=== Section Start ===

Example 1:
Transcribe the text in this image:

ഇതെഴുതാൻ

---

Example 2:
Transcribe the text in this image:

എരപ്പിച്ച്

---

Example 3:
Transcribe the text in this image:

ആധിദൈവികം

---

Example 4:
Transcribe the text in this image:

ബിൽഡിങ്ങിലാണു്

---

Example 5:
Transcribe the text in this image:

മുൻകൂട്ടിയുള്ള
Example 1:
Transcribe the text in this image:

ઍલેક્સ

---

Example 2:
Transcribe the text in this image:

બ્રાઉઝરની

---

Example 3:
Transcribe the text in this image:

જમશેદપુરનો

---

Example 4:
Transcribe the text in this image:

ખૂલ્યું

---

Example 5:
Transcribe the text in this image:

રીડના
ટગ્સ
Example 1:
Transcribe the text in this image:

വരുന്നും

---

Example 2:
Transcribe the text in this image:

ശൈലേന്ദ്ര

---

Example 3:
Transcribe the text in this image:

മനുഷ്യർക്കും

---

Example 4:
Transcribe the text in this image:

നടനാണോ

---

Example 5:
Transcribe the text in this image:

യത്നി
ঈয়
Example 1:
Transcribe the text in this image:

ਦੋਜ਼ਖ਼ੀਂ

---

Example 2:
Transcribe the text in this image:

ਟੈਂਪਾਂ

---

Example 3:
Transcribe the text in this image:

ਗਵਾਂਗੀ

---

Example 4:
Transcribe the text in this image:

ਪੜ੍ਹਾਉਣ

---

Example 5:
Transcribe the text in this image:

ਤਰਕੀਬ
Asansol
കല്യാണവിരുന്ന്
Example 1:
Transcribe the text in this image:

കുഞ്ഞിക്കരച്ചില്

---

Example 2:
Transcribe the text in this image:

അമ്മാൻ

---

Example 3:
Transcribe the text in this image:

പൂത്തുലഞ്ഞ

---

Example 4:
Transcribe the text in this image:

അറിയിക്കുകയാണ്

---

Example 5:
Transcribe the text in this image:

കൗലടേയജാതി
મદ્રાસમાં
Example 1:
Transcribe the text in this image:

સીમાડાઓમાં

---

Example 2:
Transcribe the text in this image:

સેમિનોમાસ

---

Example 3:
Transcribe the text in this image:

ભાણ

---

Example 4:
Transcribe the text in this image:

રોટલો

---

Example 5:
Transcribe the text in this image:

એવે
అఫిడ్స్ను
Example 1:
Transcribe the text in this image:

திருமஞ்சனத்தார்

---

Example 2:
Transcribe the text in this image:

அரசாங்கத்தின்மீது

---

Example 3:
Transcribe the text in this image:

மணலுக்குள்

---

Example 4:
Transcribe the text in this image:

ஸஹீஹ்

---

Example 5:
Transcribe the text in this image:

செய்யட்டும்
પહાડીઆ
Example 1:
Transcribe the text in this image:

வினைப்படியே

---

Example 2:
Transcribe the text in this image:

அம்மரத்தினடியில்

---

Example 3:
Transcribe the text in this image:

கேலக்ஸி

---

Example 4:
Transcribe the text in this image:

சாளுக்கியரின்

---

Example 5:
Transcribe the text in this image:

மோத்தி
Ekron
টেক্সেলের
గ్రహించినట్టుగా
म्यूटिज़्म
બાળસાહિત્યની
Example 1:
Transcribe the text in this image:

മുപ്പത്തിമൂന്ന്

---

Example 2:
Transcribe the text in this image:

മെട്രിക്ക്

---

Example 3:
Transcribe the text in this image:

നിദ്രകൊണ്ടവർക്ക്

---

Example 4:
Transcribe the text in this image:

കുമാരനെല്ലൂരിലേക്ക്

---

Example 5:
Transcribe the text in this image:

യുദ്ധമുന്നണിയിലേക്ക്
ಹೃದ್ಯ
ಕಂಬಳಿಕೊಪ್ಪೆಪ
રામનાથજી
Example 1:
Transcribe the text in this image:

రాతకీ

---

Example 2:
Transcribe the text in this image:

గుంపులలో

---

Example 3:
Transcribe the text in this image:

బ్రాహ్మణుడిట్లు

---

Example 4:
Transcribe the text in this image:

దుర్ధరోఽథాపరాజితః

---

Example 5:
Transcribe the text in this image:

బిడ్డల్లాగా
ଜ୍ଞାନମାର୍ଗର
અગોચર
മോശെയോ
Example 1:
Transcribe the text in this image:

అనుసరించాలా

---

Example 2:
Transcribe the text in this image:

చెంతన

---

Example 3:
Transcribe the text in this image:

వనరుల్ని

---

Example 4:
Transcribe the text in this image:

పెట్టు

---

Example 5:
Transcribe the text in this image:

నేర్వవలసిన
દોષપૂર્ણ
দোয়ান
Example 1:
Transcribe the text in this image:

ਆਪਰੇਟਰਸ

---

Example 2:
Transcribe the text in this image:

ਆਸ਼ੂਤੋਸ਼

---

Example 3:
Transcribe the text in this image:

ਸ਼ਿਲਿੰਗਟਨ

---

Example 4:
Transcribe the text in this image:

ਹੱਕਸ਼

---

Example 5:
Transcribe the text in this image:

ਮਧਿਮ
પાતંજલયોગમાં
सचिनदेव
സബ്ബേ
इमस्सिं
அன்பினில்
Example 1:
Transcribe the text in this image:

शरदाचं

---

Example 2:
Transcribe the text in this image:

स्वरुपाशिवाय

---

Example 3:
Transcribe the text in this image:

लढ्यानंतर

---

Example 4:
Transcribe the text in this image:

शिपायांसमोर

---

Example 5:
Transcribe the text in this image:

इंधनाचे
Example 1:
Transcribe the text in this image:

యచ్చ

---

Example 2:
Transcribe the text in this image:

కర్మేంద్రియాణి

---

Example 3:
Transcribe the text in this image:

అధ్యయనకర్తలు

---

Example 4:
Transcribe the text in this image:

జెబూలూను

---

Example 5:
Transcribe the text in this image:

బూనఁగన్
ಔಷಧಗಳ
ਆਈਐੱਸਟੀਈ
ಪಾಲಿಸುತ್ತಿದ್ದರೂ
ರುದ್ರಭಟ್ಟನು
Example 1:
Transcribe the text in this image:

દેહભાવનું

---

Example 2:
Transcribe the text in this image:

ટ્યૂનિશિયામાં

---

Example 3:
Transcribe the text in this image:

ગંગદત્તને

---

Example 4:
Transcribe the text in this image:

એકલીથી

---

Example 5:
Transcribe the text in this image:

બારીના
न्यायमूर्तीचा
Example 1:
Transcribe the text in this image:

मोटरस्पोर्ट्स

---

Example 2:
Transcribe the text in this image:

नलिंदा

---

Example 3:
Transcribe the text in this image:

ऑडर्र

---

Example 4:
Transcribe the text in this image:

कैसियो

=== Section End ===

§ Required work
An exact restatement of all the entries above is needed.

§ Answer box
Example 1:
Transcribe the text in this image:

ഇതെഴുതാൻ

---

Example 2:
Transcribe the text in this image:

എരപ്പിച്ച്

---

Example 3:
Transcribe the text in this image:

ആധിദൈവികം

---

Example 4:
Transcribe the text in this image:

ബിൽഡിങ്ങിലാണു്

---

Example 5:
Transcribe the text in this image:

മുൻകൂട്ടിയുള്ള
Example 1:
Transcribe the text in this image:

ઍલેક્સ

---

Example 2:
Transcribe the text in this image:

બ્રાઉઝરની

---

Example 3:
Transcribe the text in this image:

જમશેદપુરનો

---

Example 4:
Transcribe the text in this image:

ખૂલ્યું

---

Example 5:
Transcribe the text in this image:

રીડના
ટગ્સ
Example 1:
Transcribe the text in this image:

വരുന്നും

---

Example 2:
Transcribe the text in this image:

ശൈലേന്ദ്ര

---

Example 3:
Transcribe the text in this image:

മനുഷ്യർക്കും

---

Example 4:
Transcribe the text in this image:

നടനാണോ

---

Example 5:
Transcribe the text in this image:

യത്നി
ঈয়
Example 1:
Transcribe the text in this image:

ਦੋਜ਼ਖ਼ੀਂ

---

Example 2:
Transcribe the text in this image:

ਟੈਂਪਾਂ

---

Example 3:
Transcribe the text in this image:

ਗਵਾਂਗੀ

---

Example 4:
Transcribe the text in this image:

ਪੜ੍ਹਾਉਣ

---

Example 5:
Transcribe the text in this image:

ਤਰਕੀਬ
Asansol
കല്യാണവിരുന്ന്
Example 1:
Transcribe the text in this image:

കുഞ്ഞിക്കരച്ചില്

---

Example 2:
Transcribe the text in this image:

അമ്മാൻ

---

Example 3:
Transcribe the text in this image:

പൂത്തുലഞ്ഞ

---

Example 4:
Transcribe the text in this image:

അറിയിക്കുകയാണ്

---

Example 5:
Transcribe the text in this image:

കൗലടേയജാതി
મદ્રાસમાં
Example 1:
Transcribe the text in this image:

સીમાડાઓમાં

---

Example 2:
Transcribe the text in this image:

સેમિનોમાસ

---

Example 3:
Transcribe the text in this image:

ભાણ

---

Example 4:
Transcribe the text in this image:

રોટલો

---

Example 5:
Transcribe the text in this image:

એવે
అఫిడ్స్ను
Example 1:
Transcribe the text in this image:

திருமஞ்சனத்தார்

---

Example 2:
Transcribe the text in this image:

அரசாங்கத்தின்மீது

---

Example 3:
Transcribe the text in this image:

மணலுக்குள்

---

Example 4:
Transcribe the text in this image:

ஸஹீஹ்

---

Example 5:
Transcribe the text in this image:

செய்யட்டும்
પહાડીઆ
Example 1:
Transcribe the text in this image:

வினைப்படியே

---

Example 2:
Transcribe the text in this image:

அம்மரத்தினடியில்

---

Example 3:
Transcribe the text in this image:

கேலக்ஸி

---

Example 4:
Transcribe the text in this image:

சாளுக்கியரின்

---

Example 5:
Transcribe the text in this image:

மோத்தி
Ekron
টেক্সেলের
గ్రహించినట్టుగా
म्यूटिज़्म
બાળસાહિત્યની
Example 1:
Transcribe the text in this image:

മുപ്പത്തിമൂന്ന്

---

Example 2:
Transcribe the text in this image:

മെട്രിക്ക്

---

Example 3:
Transcribe the text in this image:

നിദ്രകൊണ്ടവർക്ക്

---

Example 4:
Transcribe the text in this image:

കുമാരനെല്ലൂരിലേക്ക്

---

Example 5:
Transcribe the text in this image:

യുദ്ധമുന്നണിയിലേക്ക്
ಹೃದ್ಯ
ಕಂಬಳಿಕೊಪ್ಪೆಪ
રામનાથજી
Example 1:
Transcribe the text in this image:

రాతకీ

---

Example 2:
Transcribe the text in this image:

గుంపులలో

---

Example 3:
Transcribe the text in this image:

బ్రాహ్మణుడిట్లు

---

Example 4:
Transcribe the text in this image:

దుర్ధరోఽథాపరాజితః

---

Example 5:
Transcribe the text in this image:

బిడ్డల్లాగా
ଜ୍ଞାନମାର୍ଗର
અગોચર
മോശെയോ
Example 1:
Transcribe the text in this image:

అనుసరించాలా

---

Example 2:
Transcribe the text in this image:

చెంతన

---

Example 3:
Transcribe the text in this image:

వనరుల్ని

---

Example 4:
Transcribe the text in this image:

పెట్టు

---

Example 5:
Transcribe the text in this image:

నేర్వవలసిన
દોષપૂર્ણ
দোয়ান
Example 1:
Transcribe the text in this image:

ਆਪਰੇਟਰਸ

---

Example 2:
Transcribe the text in this image:

ਆਸ਼ੂਤੋਸ਼

---

Example 3:
Transcribe the text in this image:

ਸ਼ਿਲਿੰਗਟਨ

---

Example 4:
Transcribe the text in this image:

ਹੱਕਸ਼

---

Example 5:
Transcribe the text in this image:

ਮਧਿਮ
પાતંજલયોગમાં
सचिनदेव
സബ്ബേ
इमस्सिं
அன்பினில்
Example 1:
Transcribe the text in this image:

शरदाचं

---

Example 2:
Transcribe the text in this image:

स्वरुपाशिवाय

---

Example 3:
Transcribe the text in this image:

लढ्यानंतर

---

Example 4:
Transcribe the text in this image:

शिपायांसमोर

---

Example 5:
Transcribe the text in this image:

इंधनाचे
Example 1:
Transcribe the text in this image:

యచ్చ

---

Example 2:
Transcribe the text in this image:

కర్మేంద్రియాణి

---

Example 3:
Transcribe the text in this image:

అధ్యయనకర్తలు

---

Example 4:
Transcribe the text in this image:

జెబూలూను

---

Example 5:
Transcribe the text in this image:

బూనఁగన్
ಔಷಧಗಳ
ਆਈਐੱਸਟੀਈ
ಪಾಲಿಸುತ್ತಿದ್ದರೂ
ರುದ್ರಭಟ್ಟನು
Example 1:
Transcribe the text in this image:

દેહભાવનું

---

Example 2:
Transcribe the text in this image:

ટ્યૂનિશિયામાં

---

Example 3:
Transcribe the text in this image:

ગંગદત્તને

---

Example 4:
Transcribe the text in this image:

એકલીથી

---

Example 5:
Transcribe the text in this image:

બારીના
न्यायमूर्तीचा
Example 1:
Transcribe the text in this image:

मोटरस्पोर्ट्स

---

Example 2:
Transcribe the text in this image:

नलिंदा

---

Example 3:
Transcribe the text in this image:

ऑडर्र

---

Example 4:
Transcribe the text in this image:

कैसियो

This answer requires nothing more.